**Text segment**
For my job, I was able to up sell new iron balusters (something the homeowner wanted anyway). I explained that they will be saving on labor (not having to sand around each baluster) and now would be the time to do it. Could be an option for you as well.

Thank you in advance for any advice you can share.


----------



## moorewarner (May 29, 2009)

I have a few more basic thoughts. Don't know if you have done a stain refinish job like this before, if not then be prepared for a hard bit of sanding, and a tricky bit of colour matching: and bid accordingly.

From the pictures and with the fact that they are willing to go through all this work/expense for a colour variation I would guess they are sticklers/neatnicks? Realize they may have a very exact end result in mind and may be a challenge on living with the process.

Bid accordingly, this seems like one of those jobs that could devolve into a hassle to meet expectations & get paid.

That said, a couple folks have already given better actual detailed advice than I got; but I would second the Fein and I would suggest these which were on my acquire list when I had a job similar to that.

http://festools-online.com/index.ph...ne-sander-ct-midi-dust-extractor-package.html

http://www.woodcraft.com/PRODUCT/20...ode=10INGOPB&gclid=CJOjgPGJp6gCFUMUKgodFWRiIQ

If you go for it and get it, definitely share some pics.


----------



## moorewarner (May 29, 2009)

abs12 said:


> I joined this site to find a solution to the same type of job... what a great resource.

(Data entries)
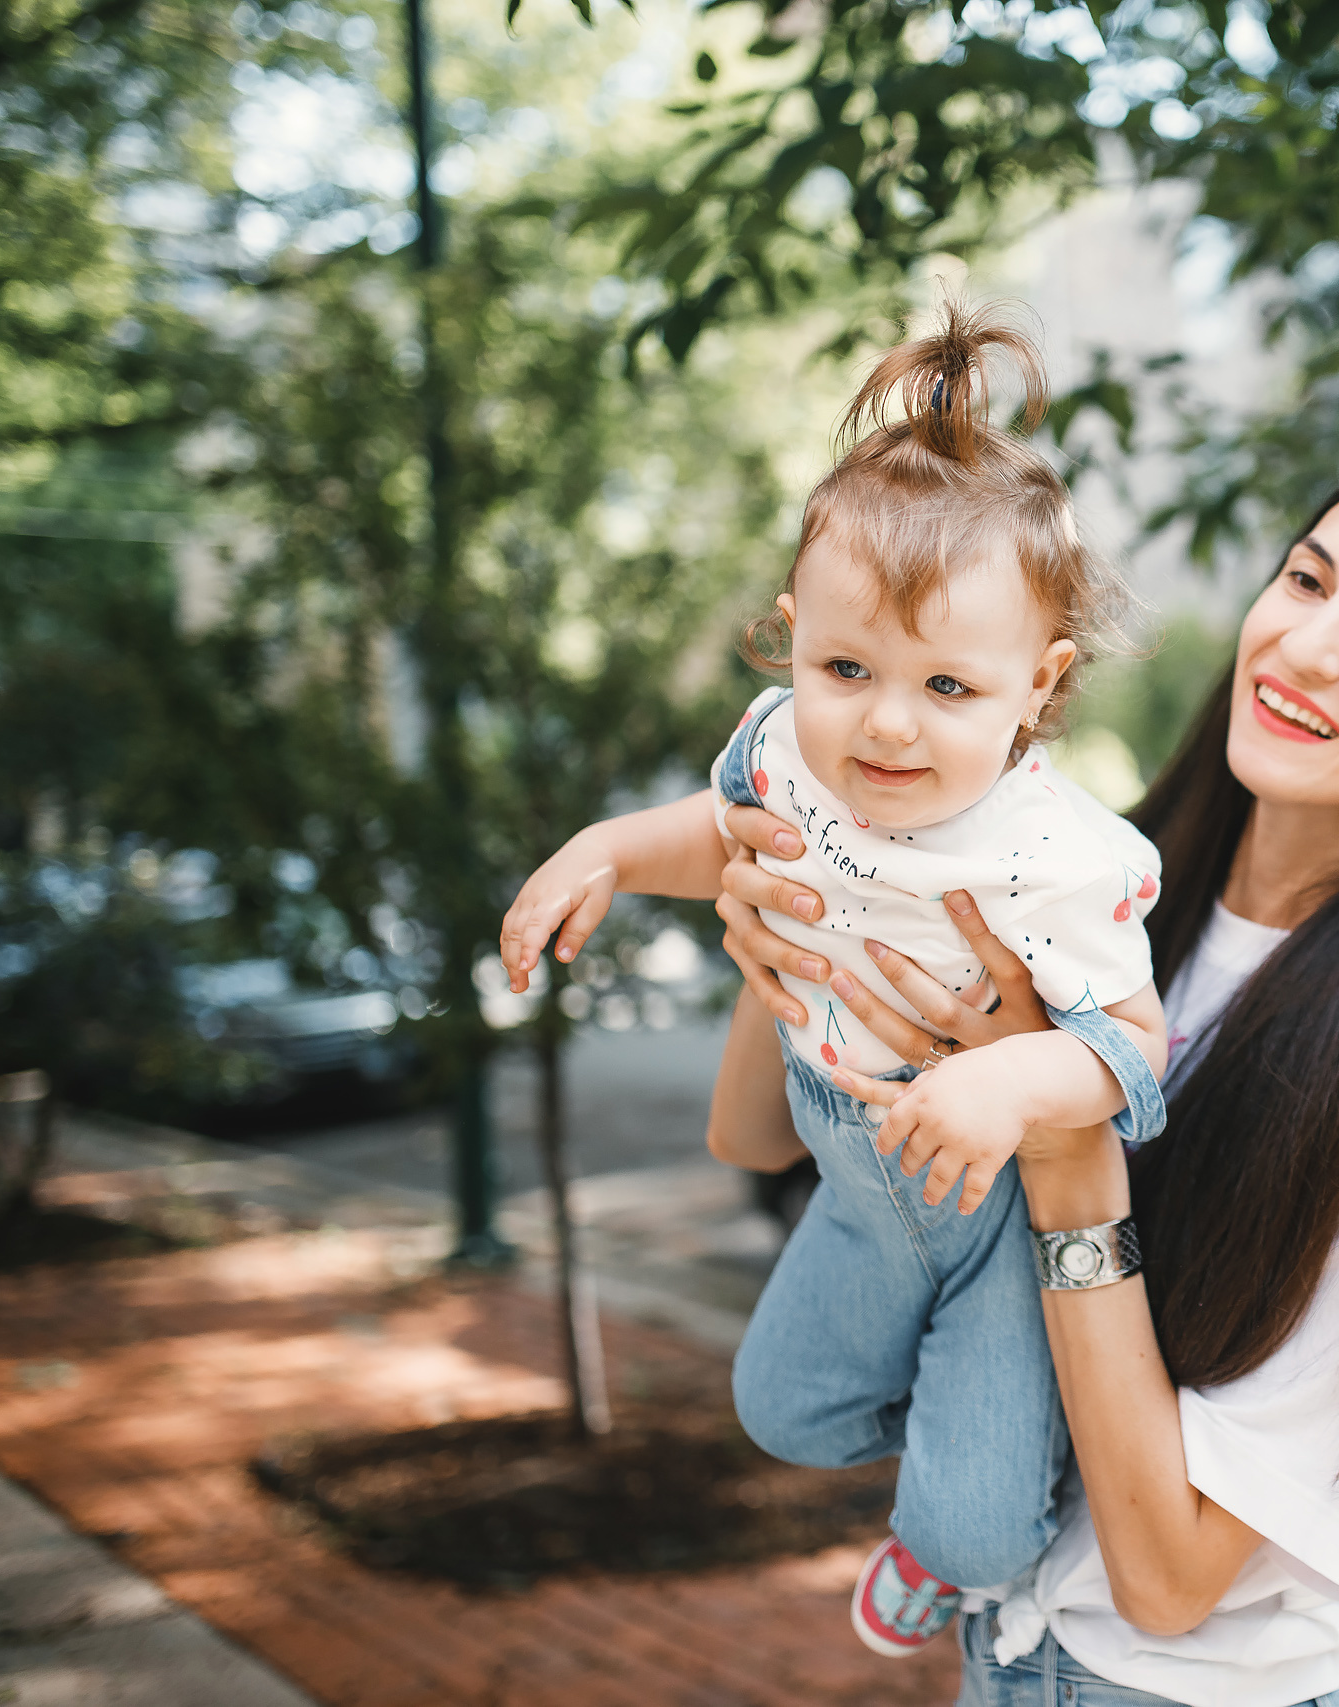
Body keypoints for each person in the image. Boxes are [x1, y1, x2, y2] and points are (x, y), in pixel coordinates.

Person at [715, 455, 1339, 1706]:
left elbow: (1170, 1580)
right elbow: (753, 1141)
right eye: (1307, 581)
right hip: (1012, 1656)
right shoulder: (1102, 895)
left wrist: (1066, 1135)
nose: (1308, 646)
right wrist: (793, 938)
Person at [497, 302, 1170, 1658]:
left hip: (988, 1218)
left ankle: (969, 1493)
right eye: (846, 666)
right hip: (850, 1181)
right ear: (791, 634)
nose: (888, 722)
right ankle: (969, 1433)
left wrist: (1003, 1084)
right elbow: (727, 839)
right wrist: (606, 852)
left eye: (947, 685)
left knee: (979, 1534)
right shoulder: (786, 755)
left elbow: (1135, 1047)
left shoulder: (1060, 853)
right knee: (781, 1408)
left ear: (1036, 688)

**Parts of the exercise**
1 > Reproduce the part of the stain refinishing thread between "For my job, I" and "you as well.", inclusive, with "work" swapped in for "labor".
2 > Please pick up the stain refinishing thread after its final sentence and keep writing it.

**Task-by-task outputs**
1 >
For my job, I was able to up sell new iron balusters (something the homeowner wanted anyway). I explained that they will be saving on work (not having to sand around each baluster) and now would be the time to do it. Could be an option for you as well.

2 >
> 
> I am doing basically the same thing for a customer who wants all woodwork stained darker to match new wood floors. My question is about applying the stain. Do I need to get down to bare wood if I am staining darker? I have received conflicting advice. Someone said I can "scuff up" the poly, stain and re-apply the top coats. This doesn't seem right to me but if I can avoid all the sanding, I am up for it. Is there a good stripper to use for this type of job?
> 
> ...


You should post an intro *before* hijacking some one's thread. :whistling


----------



## abs12 (Apr 18, 2011)

Moorewarner, you will have to excuse my forum etiquette, I am not familiar with how these things work.

I am not sure what you mean by posting an intro. I will certainly do that if you can let me know where to go. I did not mean to "hijack anyone's thread" either. It seemed to be on topic...


----------



## moorewarner (May 29, 2009)

abs12 said:


> Moorewarner, you will have to excuse my forum etiquette, I am not familiar with how these things work.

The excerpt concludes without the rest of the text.